C'était à cause de son bébé décédé, elle en était certaine. Cette histoire avait brisé la petite carapace qu'elle s'était construite autour du cœur. Et elle avait laissé Tom entrer.

Aujourd'hui, elle allait devoir l'en faire sortir, et c'était douloureux. Bien fait pour elle.

Lorsqu'elle regagna la rue, les larmes l'aveuglaient, mais elle les ravala.

Je ne vais quand même pas pleurer sur ce type !

Savoir que c'était fini lui faisait mal et l'empêchait de regarder objectivement l'autre aspect du problème : Tom avait compris. S'il parvenait à ajouter quelques pièces à son puzzle, et même s'il n'y parvenait pas, elle risquerait gros. Cette pensée la terrifia. Une seule chose la rassurait : il n'était pas au courant pour David Brady, et Mario étant mort, personne ne l'apprendrait jamais. Or, c'était ce fait-là qui pouvait détruire sa vie.

C'était ce fait-là qui serait retenu.

Car aux yeux de la loi, c'était un fait avéré.

Elle était innocente de tout le reste, elle devait bien garder cela à l'esprit. Elle pourrait donc peut-être surmonter cette épreuve et poursuivre sa vie et sa carrière sans encombre.

Peut-être même qu'elle arriverait à faire passer Tom pour ce qu'il était, un pauvre type obnubilé par des soupçons sans fondement.

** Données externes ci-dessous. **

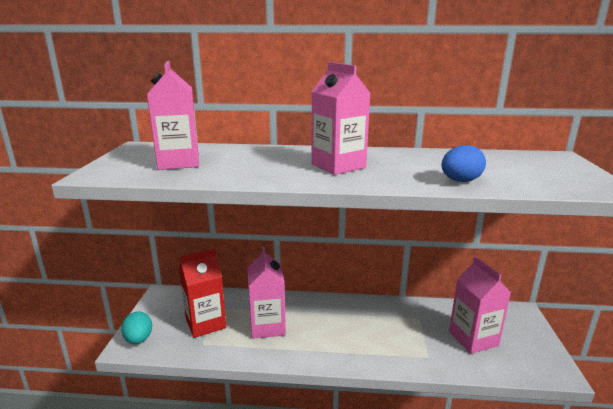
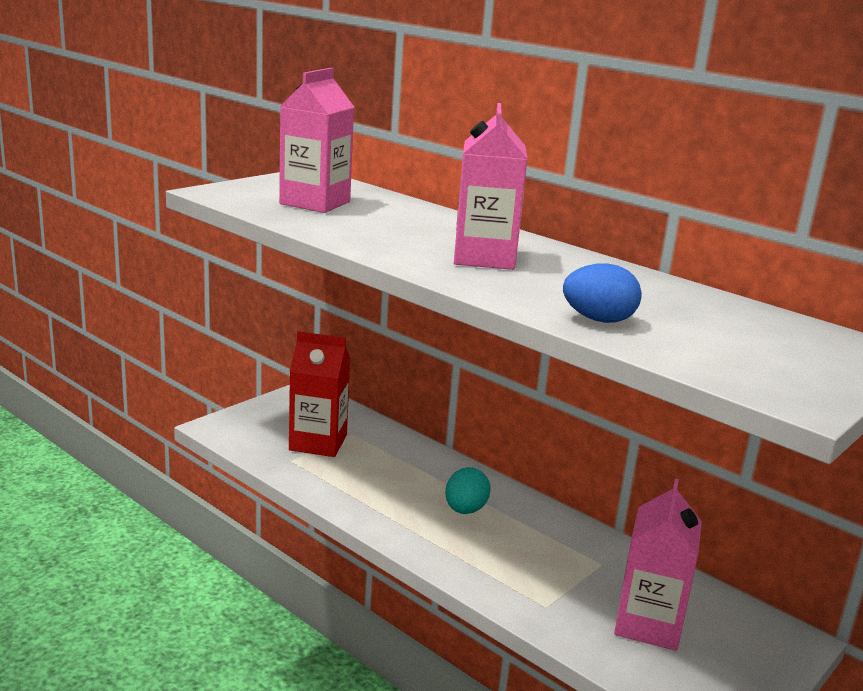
camera: 35 degrees right, 0 degrees up
(139, 339) = (233, 426): turquoise egg -> turquoise egg (465, 510)
(267, 326) = (383, 477): pink carton -> none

Mais cela ne remplacerait pas sa présence, ni le bonheur de ce qu'ils avaient vécu ensemble ces derniers jours.

Cette fois, elle ne parvint pas à retenir ses larmes. Elle les sentit rouler sur ses joues et les essuya d'un revers de main. Autour d'elle, des passants curieux, interloqués ou compatissants ralentissaient. Ses larmes redoublèrent.

Et merde !

Elle s'engagea dans la première allée venue, tourna le dos à la rue et renifla un bon coup avant de s'essuyer les joues avec les deux mains.

Elle ne pouvait pas retourner au bureau avec des yeux de lapin russe, Mona allait...

Ses pensées furent interrompues par un énorme 4 x 4 noir aux vitres fumées qui s'engagea dans l'allée et s'arrêta à côté d'elle.

Elle le regarda, étonnée. L'instant d'après, un coup violent s'abattit sur l'arrière de son crâne, et elle s'effondra.